NIEDERWERRN

Das Thema „Kreisel“ geht in dritte Runde

Beim Thema „möglicher neuer Kreisel“ kommt kurz Heiterkeit auf, in der mit Anträgen gut gefüllten Sommersitzung des Gemeinderats.

Der bestehende „kleine Kreisverkehr“ Höhe Ludwig-, Breslau-, und Kautzenstraße hat schon für reichlich Aufregung gesorgt. Die beiden Gemeinderats-Experten Bernd Hilmer und Norbert Hart, die als Polizist beziehungsweise Fahrlehrer mit einer Verkehrsschau befasst waren: sie können sich zusätzlich zu den beiden jetzigen Kreiseln noch einen dritten vorstellen, an der Kreuzung Breslau- , Hainlein- und Ehrlichstraße, oberhalb des umstrittenen Mini-Kreisels.

„Ein Kreisverkehr ist gut, wenn der Verkehr durchpasst“, merkte dazu Willi Gößmann an. Der CSU-Gemeinderat erinnerte an den (in diesem Fall dann zwischen gleich zwei Kreiseln liegende) Glaserbetrieb, der bereits durch die jetzige Verkehrsinsel Probleme bei der Anlieferung habe.

Es blieb allerdings bewusst bei unverbindlichen Gedankenspielen, die Debatte soll noch folgen. Norbert Hart berichtete von Problemzonen in Oberwerrn, wo vor allem die Parksituation im Ortskern Kopfzerbrechen bereitet, rund um Hauptstraße und Brunnengasse. Mitunter wäre den Leuten nicht klar, wo ein Seitenstreifen, wo ein Gehweg sei. An der Bäckerei wäre ein regelrechter „Drive In“, bis vor die Tür, entstanden. Am Bonland, an der SW 10/Rhönstraße, fehle eine sichere Überquerung für den aus Niederwerrn kommenden Radweg. In der Kurve der Bonland-Straßeneinmündung wird eine Markierung vermisst, um Überschneidungen und Unfälle mit dem Gegenverkehr zu verhindern.

Bernd Hilmer könnte sich für Niederwerrn weitere Zebrastreifen vorstellen, etwa in der Hainleinstraße vor dem Einkaufsmarkt Maul, Höhe VR-Bank, ebenso wie weiter westlich, hinter der Verkehrsinsel, um den Schulweg sicherer zu gestalten. Dazu könnte ein Zebrastreifen in der Pestalozzistraße kommen, zwischen Kindergarten und Schule. Denkbar wären unter anderem noch die Absenkung der Bordsteinkante am Unterbrunnen, für Rollstuhlfahrer, oder eine Einbahnstraßenregelung im Dreieck Sachsberg, Raiffeisenplatz und Schweinfurter Straße, im Bereich der Metzgerei.

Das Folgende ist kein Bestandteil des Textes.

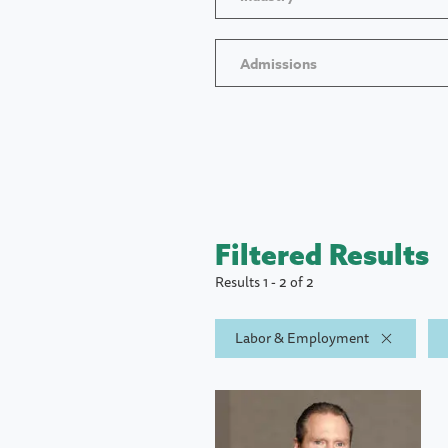
Admissions
Filtered Results
Results 1 - 2 of 2
Labor & Employment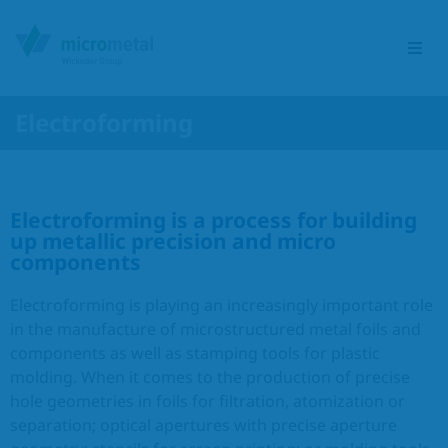
Electroforming
Etching Group
Service portfolio
Electroforming is a process for building
up metallic precision and micro
components
Sectors
Electroforming is playing an increasingly important role
Products
in the manufacture of microstructured metal foils and
components as well as stamping tools for plastic
molding. When it comes to the production of precise
Responsibility
hole geometries in foils for filtration, atomization or
separation; optical apertures with precise aperture
Contact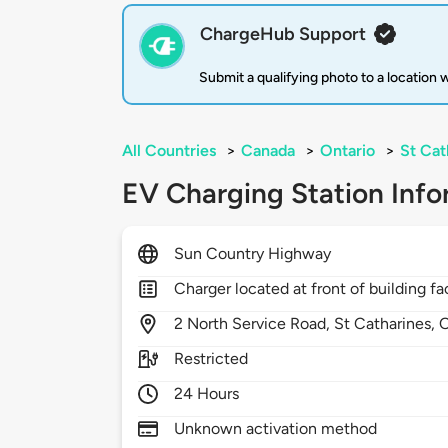
ChargeHub Support
Submit a qualifying photo to a location
All Countries
>
Canada
>
Ontario
>
St Cat
EV Charging Station Info
Sun Country Highway
Charger located at front of building f
2
North Service Road,
St Catharines,
Restricted
24 Hours
Unknown activation method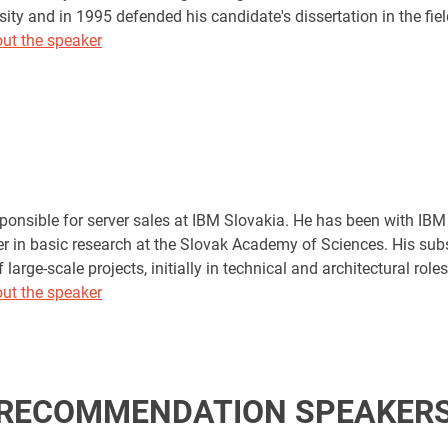
sity and in 1995 defended his candidate's dissertation in the field
ut the speaker
sponsible for server sales at IBM Slovakia. He has been with IBM
er in basic research at the Slovak Academy of Sciences. His sub
large-scale projects, initially in technical and architectural ro
ut the speaker
RECOMMENDATION SPEAKER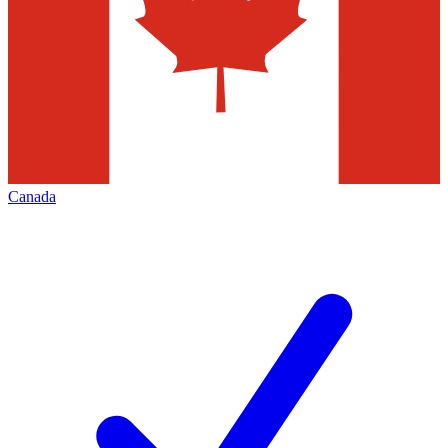
Canada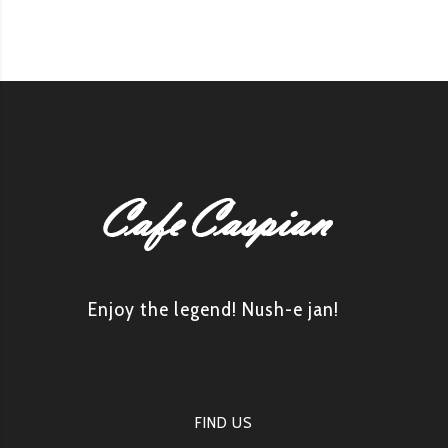
Enjoy the legend! Nush-e jan!
FIND US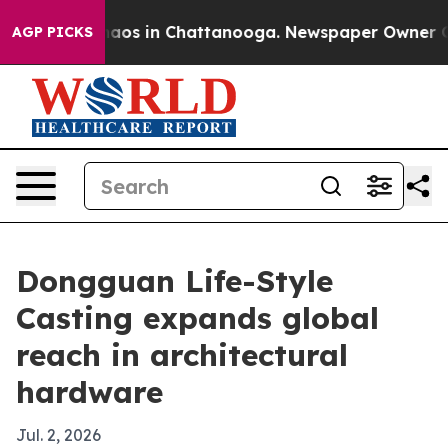
ollapse
Chaos in Chattanooga. Newspaper Owner Calls 
AGP PICKS
Dongguan Life-Style
Casting expands global
reach in architectural
hardware
Jul. 2, 2026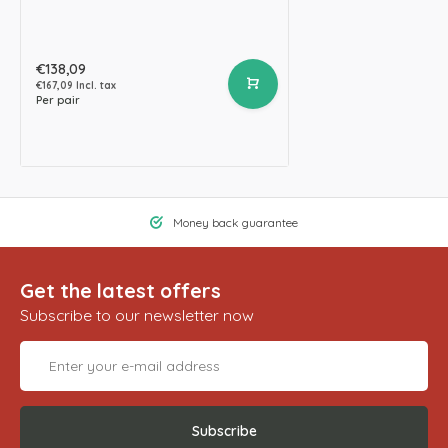
€138,09
€167,09 Incl. tax
Per pair
Money back guarantee
Get the latest offers
Subscribe to our newsletter now
Subscribe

Mit einem Anteil á 250 Euro und zwei Gegenstimmen ist Niederwerrn der Energiegenossenschaft Oberes Werntal (EOW) beigetreten, die zuvor bereits mit der Niederwerrner Friedrich-Wilhelm Raiffeisen eG fusioniert hat.

In der Sitzung rührte EOW-Aufsichtsratsvorsitzender Werner Göbel noch einmal die Werbetrommel: „Es wird eine Rekommunalisierung der Energieversorgung geben“, so der Kronunger Ingenieur, die Kommunen seien schon immer rechtlich für die Versorgungs-Sicherheit zuständig gewesen.

Energiewende umsetzen

Man habe (von Poppenhausen aus) von Anfang an das gesamte Obere Werntal im Blick gehabt, damit sich eine Selbstversorgung aus alternativen Energiequellen rentiere. Nun wolle man die Energiewende vor Ort umsetzen, als Genossenschaft mit Direktvermarktung und eigenen Preisen: zu diesem Zweck sind sowohl alle Regionalbanken Mitglied, ebenso wie die ÜZ und die Forchheimer Naturstrom AG, die für die Versorgungssicherheit sorgen sollen. Wolf-Dietrich Lang hätte sich seitens der SPD auch das Zeichnen mehrerer Anteile vorstellen können, es gelte, ein Signal zu setzen. In Niederwerrn geht es nun um die Nutzung von Großdachflächen für EOW-eigene Photovoltaikanlagen. Konkret soll die Übertragung des alten Rathauses geprüft werden (zwei Gegenstimmen). Im Bereich Schulverwaltungstrakt werden geplante Umbauarbeiten am Gesamtgebäude abgewartet, aufgrund möglicher Beeinträchtigung der Paneele.